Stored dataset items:
[Start of section]
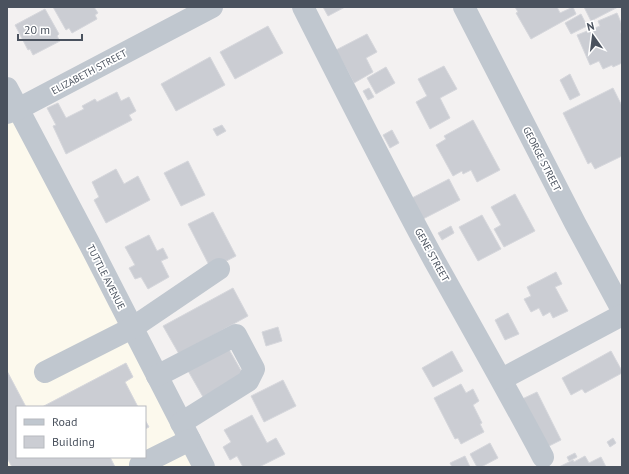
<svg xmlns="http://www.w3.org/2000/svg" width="629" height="474" font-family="'PT Sans',sans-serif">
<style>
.commercial{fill:#fcf9ed;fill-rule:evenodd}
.building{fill:#cbcdd3;stroke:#d6d7dc}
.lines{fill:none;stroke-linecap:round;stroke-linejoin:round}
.minor{stroke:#c0c7cf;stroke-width:22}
.labels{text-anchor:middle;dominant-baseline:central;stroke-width:3.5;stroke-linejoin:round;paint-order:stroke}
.street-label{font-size:10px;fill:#4a525e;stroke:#fff}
</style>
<rect width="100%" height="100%" fill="#f3f1f1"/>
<path class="commercial" d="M18,109L204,467H7V113ZM17,407H145V457H17Z"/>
<g class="building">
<path d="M53,7H94L98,13L95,15L97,19L72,33L69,28L66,30Z"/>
<path d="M323,7H345L328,16Z"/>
<path d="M515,7H557L560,13L573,7L576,14L531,39L516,13L518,12Z"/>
<path d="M584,7H618L591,21Z"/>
<path d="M45,9L59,34L57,36L60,41L33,55L30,49L28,50L15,25Z"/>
<path d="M617,13L622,25V30L620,31L622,35V63L613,67L612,65L603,69L599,61L590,65L577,35L600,26L598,21Z"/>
<path d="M581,14L587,26L571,34L565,23Z"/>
<path d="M268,26L283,53L235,79L220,52Z"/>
<path d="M367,34L377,52L366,58L373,72L354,83L336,50Z"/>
<path d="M210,57L225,85L176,111L161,84Z"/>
<path d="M444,66L457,89L440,98L450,118L430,129L416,102L427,96L418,79Z"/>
<path d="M386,67L395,83L376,94L367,78Z"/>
<path d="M570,74L580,95L570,100L560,80Z"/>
<path d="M369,88L374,97L368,100L363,91Z"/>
<path d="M613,88L622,106V156L595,169L591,162L588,164L563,113Z"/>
<path d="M117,92L121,101L129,97L136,111L129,115L132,120L66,154L53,126L56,125L47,108L58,103L66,118L84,109L82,106L95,99L97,102Z"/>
<path d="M473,120L500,170L477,182L471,170L463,174L462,171L453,176L436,145L446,139L444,136Z"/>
<path d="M222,125L226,131L217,136L213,129Z"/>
<path d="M392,130L399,143L390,148L383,135Z"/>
<path d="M188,161L205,195L181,206L164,173Z"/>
<path d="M116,169L124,184L138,176L150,200L106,223L94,200L99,197L92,182Z"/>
<path d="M449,179L460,200L421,220L410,199Z"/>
<path d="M515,194L535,231L504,247L494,229L501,225L491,207Z"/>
<path d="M213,212L236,256L211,269L188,224Z"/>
<path d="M482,215L501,249L478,261L459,227Z"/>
<path d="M451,226L454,233L442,240L438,233Z"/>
<path d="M149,235L157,251L163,248L168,258L161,261L169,277L148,289L141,277L135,279L129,268L135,265L125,247Z"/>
<path d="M556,272L562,284L555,287L568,311L553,318L550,312L543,316L539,308L531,312L524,299L531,296L527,287Z"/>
<path d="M233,288L248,316L179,354L163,326Z"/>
<path d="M508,313L519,334L505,340L495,320Z"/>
<path d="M278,327L282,341L266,346L262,332Z"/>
<path d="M227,346L243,374L203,397L187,369Z"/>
<path d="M452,351L463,371L433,387L422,368Z"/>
<path d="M611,351L622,371V373L585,393L582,389L571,395L562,378Z"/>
<path d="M126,363L133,377L125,382L138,407H42Z"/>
<path d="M7,371L26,407H17V457H110L115,467H12L7,458Z"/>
<path d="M283,380L296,406L264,422L251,396Z"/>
<path d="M461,384L466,393L473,389L479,401L473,405L482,423L480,424L484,432L461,444L458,438L455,439L434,398Z"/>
<path d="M537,392L561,440L543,449L518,401Z"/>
<path d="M252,415L267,443L276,438L285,454L259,467H243L237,456L230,460L223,447L231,442L224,430Z"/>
<path d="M145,420L149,427L145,429Z"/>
<path d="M613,438L616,443L610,447L607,442Z"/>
<path d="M490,443L498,458L481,467H477L470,454Z"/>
<path d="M575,453L577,457L569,461L567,457Z"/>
<path d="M465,456L470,467H452L450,463Z"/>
<path d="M585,456L589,463L601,457L606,467H559L573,460L574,462Z"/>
</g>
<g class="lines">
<g class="minor">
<path d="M303,7C346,92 389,177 434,260C471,326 508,391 543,457"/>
<path d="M464,7L575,223L622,310"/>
<path d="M7,88L89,243L204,467"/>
<path d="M7,113L18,109L212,7"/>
<path d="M45,372L132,328L219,269"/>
<path d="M157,376L236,335L254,369L248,381L181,423"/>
<path d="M502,379L622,315"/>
<path d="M140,465L190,440"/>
</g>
</g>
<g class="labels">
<g class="street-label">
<text transform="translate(89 72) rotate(-28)">ELIZABETH STREET</text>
<text transform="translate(542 159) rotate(63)">GEORGE STREET</text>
<text transform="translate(432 255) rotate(61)">GENE STREET</text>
<text transform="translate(106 277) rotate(63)">TUTTLE AVENUE</text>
</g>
</g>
<rect width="629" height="474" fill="none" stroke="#4a525e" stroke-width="16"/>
<rect x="16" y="406" width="130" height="52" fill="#ffffff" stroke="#b7babf"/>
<rect x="24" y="419" width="20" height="6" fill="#c0c7cf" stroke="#b7babf"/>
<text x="52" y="426" font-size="12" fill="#4a525e">Road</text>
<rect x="24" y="436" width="20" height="12" fill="#cbcdd3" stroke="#b7babf"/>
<text x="52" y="446" font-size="12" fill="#4a525e">Building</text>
<g transform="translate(593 36) rotate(346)" stroke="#ffffff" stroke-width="3" paint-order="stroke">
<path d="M0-3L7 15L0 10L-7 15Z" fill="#4a525e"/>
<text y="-6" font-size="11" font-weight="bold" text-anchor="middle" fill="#4a525e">N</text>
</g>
<path d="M18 34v6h64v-6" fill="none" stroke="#4a525e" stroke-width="2"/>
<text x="24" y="34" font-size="12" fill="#4a525e" stroke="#ffffff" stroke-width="3" paint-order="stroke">20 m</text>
</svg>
[End of section]
What the task asks: Go through the entries and copy every line with "lines".

Response:
.lines{fill:none;stroke-linecap:round;stroke-linejoin:round}
<g class="lines">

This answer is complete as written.